Via Arts & Letters Daily comes this interesting Spiked review of the book Ribbon Culture, by Sarah Moore, which looks at the "the relentless rise of awareness-raising ribbons—kitsch fashion items that express the wearer's fear of disease or empathy with victims."
In seeking to understand why the individuals she interviewed wear the ribbons or wristbands that they do, Moore's account stands out through her refusal to pander to the rhetoric of ribbon culture, which emphasises 'awareness', 'caring' and engagement with a cause. In reality, these positive rhetorical sentiments mask an anxious, self-obsessed, depoliticised culture….

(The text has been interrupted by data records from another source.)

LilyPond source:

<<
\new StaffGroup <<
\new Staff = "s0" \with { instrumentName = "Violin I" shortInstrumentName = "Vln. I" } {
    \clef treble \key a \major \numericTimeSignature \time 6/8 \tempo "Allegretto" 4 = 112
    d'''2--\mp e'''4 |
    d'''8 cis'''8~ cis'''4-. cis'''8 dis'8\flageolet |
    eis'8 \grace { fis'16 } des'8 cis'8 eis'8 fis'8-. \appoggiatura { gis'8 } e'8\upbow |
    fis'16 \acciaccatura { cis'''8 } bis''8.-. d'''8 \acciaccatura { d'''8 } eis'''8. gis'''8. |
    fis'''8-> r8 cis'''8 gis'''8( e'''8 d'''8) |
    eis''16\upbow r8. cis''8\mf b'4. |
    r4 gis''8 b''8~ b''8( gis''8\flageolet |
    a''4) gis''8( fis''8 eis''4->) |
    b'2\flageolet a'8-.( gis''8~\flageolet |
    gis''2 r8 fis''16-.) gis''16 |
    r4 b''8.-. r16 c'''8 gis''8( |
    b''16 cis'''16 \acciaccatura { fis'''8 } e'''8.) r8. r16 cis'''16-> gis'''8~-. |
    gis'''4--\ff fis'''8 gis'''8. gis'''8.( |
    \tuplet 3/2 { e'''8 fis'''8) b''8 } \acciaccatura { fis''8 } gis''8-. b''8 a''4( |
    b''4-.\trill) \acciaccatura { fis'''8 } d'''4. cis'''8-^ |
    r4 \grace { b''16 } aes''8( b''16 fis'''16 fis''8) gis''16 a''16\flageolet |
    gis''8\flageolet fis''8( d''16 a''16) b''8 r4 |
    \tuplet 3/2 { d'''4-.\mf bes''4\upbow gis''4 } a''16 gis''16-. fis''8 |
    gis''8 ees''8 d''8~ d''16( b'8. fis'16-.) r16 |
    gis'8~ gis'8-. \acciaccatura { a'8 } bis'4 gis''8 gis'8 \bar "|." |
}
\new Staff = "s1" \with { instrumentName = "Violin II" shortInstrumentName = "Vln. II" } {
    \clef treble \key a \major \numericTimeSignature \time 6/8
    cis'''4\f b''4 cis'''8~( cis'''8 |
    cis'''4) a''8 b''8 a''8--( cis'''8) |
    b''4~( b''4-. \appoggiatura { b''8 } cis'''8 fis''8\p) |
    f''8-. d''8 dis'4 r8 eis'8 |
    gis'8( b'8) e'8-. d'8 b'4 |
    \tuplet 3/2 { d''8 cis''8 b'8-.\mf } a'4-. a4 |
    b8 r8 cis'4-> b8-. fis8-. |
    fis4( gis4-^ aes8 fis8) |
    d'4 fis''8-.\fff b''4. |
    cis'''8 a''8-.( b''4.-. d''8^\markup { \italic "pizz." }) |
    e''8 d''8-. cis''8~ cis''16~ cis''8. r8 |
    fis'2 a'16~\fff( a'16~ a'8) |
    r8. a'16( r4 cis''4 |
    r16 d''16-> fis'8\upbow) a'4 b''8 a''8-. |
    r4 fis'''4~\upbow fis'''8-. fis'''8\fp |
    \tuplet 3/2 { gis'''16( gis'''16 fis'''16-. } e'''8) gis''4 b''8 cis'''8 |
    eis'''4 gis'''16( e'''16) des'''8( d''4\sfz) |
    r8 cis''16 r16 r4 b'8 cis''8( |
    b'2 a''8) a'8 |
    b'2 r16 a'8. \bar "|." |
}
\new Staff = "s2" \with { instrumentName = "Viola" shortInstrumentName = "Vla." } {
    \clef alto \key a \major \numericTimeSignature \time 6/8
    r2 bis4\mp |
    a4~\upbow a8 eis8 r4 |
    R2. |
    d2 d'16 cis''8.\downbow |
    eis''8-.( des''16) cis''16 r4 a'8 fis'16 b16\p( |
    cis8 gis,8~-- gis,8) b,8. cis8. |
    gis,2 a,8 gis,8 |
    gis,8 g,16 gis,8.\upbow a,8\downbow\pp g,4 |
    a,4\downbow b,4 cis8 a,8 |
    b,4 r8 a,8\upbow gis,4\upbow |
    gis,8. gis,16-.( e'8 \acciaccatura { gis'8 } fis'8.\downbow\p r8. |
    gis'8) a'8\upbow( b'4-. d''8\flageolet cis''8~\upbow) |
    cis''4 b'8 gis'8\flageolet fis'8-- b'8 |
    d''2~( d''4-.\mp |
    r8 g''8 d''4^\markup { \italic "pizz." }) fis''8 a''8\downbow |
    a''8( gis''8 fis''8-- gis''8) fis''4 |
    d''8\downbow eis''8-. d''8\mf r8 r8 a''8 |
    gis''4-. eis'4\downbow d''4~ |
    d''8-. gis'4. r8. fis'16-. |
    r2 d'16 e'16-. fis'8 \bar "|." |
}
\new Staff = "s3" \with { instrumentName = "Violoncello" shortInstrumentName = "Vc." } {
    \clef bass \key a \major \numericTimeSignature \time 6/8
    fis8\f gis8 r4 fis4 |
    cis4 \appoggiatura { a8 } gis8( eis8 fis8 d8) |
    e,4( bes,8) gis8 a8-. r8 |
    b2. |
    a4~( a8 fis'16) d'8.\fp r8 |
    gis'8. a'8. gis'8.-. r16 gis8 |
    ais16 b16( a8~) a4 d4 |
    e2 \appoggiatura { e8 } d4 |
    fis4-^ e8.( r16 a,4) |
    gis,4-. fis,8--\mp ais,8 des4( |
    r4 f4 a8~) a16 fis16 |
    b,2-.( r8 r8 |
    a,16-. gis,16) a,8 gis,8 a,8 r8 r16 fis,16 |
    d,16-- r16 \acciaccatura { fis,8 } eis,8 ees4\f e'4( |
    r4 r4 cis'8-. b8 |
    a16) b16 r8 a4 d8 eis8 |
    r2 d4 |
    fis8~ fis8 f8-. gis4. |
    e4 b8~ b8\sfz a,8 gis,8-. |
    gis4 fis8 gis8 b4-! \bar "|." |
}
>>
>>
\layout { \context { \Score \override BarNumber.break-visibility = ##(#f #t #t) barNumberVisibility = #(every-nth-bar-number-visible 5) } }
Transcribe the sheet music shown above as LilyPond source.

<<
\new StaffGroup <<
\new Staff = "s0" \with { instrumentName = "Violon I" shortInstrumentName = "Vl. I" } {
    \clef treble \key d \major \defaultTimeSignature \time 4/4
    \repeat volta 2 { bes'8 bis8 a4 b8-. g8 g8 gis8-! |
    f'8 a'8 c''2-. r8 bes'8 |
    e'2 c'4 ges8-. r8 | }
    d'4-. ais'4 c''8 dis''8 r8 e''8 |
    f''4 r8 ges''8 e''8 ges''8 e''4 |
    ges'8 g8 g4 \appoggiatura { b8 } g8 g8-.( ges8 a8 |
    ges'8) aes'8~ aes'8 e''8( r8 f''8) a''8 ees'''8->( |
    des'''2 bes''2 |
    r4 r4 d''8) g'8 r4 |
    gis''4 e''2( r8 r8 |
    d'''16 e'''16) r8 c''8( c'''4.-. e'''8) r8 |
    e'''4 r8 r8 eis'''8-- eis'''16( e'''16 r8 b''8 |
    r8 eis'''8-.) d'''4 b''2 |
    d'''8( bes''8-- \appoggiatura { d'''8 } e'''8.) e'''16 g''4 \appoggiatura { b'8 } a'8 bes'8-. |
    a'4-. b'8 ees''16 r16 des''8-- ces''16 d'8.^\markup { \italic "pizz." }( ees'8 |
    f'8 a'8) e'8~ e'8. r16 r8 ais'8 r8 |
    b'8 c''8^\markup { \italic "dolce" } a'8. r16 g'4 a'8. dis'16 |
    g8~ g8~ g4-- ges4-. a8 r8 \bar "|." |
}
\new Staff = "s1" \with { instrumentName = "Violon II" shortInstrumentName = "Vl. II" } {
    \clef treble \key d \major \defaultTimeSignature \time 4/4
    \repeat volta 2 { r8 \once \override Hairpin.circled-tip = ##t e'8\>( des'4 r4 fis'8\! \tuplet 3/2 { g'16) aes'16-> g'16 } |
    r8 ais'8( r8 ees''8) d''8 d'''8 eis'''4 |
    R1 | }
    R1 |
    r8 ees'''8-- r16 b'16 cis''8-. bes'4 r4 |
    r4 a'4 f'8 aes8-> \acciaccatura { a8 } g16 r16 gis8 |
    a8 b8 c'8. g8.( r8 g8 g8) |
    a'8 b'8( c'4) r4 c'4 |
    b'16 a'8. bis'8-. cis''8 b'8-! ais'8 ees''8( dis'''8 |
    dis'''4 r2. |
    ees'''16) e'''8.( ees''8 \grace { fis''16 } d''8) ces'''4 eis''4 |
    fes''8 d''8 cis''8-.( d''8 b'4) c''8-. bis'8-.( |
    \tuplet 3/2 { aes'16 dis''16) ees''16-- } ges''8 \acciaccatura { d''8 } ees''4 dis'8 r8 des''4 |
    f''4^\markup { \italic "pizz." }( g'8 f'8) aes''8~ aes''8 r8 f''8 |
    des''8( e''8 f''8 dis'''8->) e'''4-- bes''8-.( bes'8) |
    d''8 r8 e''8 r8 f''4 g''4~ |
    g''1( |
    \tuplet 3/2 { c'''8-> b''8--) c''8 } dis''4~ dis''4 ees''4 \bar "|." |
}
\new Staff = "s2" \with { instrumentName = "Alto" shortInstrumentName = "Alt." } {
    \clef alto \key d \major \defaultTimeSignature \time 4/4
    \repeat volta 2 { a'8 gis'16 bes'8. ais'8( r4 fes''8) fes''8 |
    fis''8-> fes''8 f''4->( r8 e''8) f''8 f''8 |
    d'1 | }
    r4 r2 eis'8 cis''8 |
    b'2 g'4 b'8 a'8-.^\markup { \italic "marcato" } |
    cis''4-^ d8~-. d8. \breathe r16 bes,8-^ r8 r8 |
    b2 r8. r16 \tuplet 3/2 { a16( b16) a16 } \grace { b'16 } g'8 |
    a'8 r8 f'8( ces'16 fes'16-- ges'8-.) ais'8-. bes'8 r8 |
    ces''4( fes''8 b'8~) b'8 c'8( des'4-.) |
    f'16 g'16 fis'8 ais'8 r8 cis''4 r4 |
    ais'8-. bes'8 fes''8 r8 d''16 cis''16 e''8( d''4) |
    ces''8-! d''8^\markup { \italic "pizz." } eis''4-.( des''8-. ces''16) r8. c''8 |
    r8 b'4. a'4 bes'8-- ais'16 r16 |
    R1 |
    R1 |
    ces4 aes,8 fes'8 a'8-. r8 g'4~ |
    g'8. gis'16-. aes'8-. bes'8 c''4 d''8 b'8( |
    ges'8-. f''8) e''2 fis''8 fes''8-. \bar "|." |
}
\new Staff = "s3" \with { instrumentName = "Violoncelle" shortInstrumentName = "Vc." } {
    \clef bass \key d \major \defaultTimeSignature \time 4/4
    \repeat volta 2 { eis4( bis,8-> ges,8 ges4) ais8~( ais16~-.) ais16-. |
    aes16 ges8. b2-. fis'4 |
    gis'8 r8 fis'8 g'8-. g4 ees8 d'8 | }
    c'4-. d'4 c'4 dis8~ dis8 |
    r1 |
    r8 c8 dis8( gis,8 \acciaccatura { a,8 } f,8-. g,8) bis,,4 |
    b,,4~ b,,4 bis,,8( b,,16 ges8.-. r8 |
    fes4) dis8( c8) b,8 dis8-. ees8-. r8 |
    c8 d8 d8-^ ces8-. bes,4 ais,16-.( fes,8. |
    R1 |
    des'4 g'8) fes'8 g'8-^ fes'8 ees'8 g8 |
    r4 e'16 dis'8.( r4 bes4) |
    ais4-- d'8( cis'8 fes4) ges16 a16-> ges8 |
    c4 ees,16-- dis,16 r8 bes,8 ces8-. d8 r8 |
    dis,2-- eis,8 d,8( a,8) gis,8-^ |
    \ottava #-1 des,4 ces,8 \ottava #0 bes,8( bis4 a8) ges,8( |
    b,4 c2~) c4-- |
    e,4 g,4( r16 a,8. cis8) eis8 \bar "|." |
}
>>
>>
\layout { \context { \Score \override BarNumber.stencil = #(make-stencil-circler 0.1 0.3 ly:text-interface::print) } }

The increasing orientation towards the self has been theorised by several influential thinkers, including Christopher Lasch in The Culture of Narcissism (1979), Anthony Giddens in Modernity and Self-Identity (1991), Ulrich Beck in Risk Society (1992) and Frank Furedi in Therapy Culture (2004). It is understood to be a product of the breakdown of traditional institutions and relations of solidarity, which lead to a more fragmented, risk-conscious society, in which the quest for meaning takes on a more individualised, uncertain form. Critics such as Lasch and Furedi view this process as a predominantly negative one, leading to a fearful, isolated outlook that rests on a diminished sense of the individual and society, while the Giddens school of thought presents it in a rather more positive, liberatory light.
Put me in the Giddens school to the extent that I think the breakdown of traditional institutions is both overstated and generally liberatory and the turn toward the individual to be a good thing. I find Lasch generally unpersuasive as a social critic and am a disagreeing admirer of Furedi's work. But the review (and I presume the book it's based on) is certainly worth checking out.